The dbt project transforms and enriches source data in the database, creating new tables for use by downstream services and applications for analytics, reporting, and insights.


This project follows a medallion architecture with three layers: Bronze (raw sources), Silver (transformed data), and Gold (analytics-ready marts).

graph LR Bronze[Bronze
Raw Sources] --> Fact[Fact Tables] Bronze --> Dim[Dimension Tables] Fact --> Int[Intermediate Tables] Dim --> Int Fact --> ML[ML Features] Dim --> ML Int --> Gold[Gold
Analytics Marts] ML --> Gold subgraph Silver[Silver Layer] Fact Dim Int ML end subgraph Downstream_Consumers[Downstream Consumers] Gold --> DASH[Dash Frontend Service] Gold --> API[REST API Service] end style Bronze fill:#cd7f32,stroke:#444,stroke-width:2px style Silver fill:#c0c0c0,stroke:#444,stroke-width:2px style Gold fill:#ffd700,stroke:#444,stroke-width:2px style Downstream_Consumers fill:#f5f5f5,stroke:#444,stroke-width:1.5px

Bronze -> Silver -> Gold

  • Bronze: Raw source data ingested from upstream systems
  • Silver: Transformed data layer consisting of:
    • Fact and Dimension Tables: Standardize column names, enforce data types, and perform light cleaning on bronze tables
    • Intermediate Tables: Build custom models from fact/dimension tables for the dashboard, API, and ML pipeline. They also enable an initial layer of data quality testing before reaching the Gold layer and introducing potential issues to downstream services
    • ML Features: Feature engineering and model-ready datasets for the ML pipeline
  • Gold: Final analytics-ready marts built from intermediate tables and ML pipeline outputs, optimized for consumption by downstream applications

Note: A scratch/ folder exists for ad hoc analytics and experimental work.

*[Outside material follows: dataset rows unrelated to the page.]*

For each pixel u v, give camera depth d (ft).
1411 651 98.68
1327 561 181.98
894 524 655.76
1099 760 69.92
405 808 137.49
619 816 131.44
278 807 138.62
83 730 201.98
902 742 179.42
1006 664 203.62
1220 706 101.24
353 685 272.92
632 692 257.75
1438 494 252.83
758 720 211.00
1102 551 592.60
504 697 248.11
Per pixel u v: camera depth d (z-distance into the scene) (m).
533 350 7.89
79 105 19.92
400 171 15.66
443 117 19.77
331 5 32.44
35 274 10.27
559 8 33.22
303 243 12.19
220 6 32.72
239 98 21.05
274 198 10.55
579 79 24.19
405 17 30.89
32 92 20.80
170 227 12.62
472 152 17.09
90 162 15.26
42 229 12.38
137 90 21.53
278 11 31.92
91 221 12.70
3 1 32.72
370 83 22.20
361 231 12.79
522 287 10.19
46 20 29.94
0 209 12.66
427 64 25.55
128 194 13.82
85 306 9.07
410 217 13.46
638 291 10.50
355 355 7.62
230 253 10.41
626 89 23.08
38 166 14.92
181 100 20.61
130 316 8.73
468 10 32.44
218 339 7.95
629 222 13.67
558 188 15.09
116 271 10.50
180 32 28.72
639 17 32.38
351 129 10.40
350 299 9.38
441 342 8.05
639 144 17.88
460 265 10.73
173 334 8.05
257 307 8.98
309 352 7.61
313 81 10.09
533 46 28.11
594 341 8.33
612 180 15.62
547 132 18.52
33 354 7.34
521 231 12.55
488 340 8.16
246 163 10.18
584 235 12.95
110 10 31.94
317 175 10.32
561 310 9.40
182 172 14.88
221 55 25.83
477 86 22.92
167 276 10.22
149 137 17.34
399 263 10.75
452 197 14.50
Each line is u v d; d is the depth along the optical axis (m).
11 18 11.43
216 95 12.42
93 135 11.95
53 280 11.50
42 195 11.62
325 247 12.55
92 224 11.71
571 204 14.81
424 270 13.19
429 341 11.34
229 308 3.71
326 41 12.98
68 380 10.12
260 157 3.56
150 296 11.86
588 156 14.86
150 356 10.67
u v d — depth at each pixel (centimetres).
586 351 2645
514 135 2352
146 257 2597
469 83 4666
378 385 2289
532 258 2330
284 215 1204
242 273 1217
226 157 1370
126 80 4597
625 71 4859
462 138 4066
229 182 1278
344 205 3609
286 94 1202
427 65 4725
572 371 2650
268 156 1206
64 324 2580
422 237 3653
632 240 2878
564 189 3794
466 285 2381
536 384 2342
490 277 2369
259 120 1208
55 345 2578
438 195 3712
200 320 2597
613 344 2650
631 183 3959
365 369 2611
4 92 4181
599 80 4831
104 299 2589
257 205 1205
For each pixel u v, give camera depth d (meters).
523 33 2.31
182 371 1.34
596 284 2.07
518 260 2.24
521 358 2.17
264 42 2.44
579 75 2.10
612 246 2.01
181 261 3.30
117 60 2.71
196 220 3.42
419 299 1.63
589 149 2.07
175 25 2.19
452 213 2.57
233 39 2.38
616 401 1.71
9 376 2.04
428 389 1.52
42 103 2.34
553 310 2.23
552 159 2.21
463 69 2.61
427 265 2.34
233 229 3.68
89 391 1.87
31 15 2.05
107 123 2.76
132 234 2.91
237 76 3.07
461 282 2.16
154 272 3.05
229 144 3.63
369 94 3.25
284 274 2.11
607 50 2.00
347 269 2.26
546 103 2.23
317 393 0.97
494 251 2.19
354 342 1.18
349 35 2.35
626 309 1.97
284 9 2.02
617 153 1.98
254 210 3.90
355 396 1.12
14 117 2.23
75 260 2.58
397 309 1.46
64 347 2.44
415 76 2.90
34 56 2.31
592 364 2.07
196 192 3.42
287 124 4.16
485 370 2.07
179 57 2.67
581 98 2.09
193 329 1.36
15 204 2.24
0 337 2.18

graph LR A[Ingestion Script] --> B[dbt] B --> C[ML Pipeline]

dbt is a tool that allows you to transform raw data into analytics-ready datasets inside a database using SQL, and incorporates best practices such as version control, modularity, testing, and documentation.

In this project dbt enables dozens of different tables to be built by transforming the raw source data provided by the ingestion script through a structured medallion architecture. This approach provides:

  • Separation of Concerns: Each layer has a specific purpose, making the pipeline easier to understand and maintain
  • Data Quality Gates: Testing at the Silver layer prevents bad data from reaching Gold marts and downstream consumers
  • Flexibility: Intermediate tables and ML features can be built independently using standardized fact and dimension tables
  • Performance: Gold marts are pre-aggregated and optimized for fast query performance in downstream applications

All of the data processing is done in dbt so that downstream applications just have to do a select * from table to grab what they need and serve the data to end users. This significantly improves the user experience and makes for a snappy, responsive feel across the REST API and Frontend Dashboard.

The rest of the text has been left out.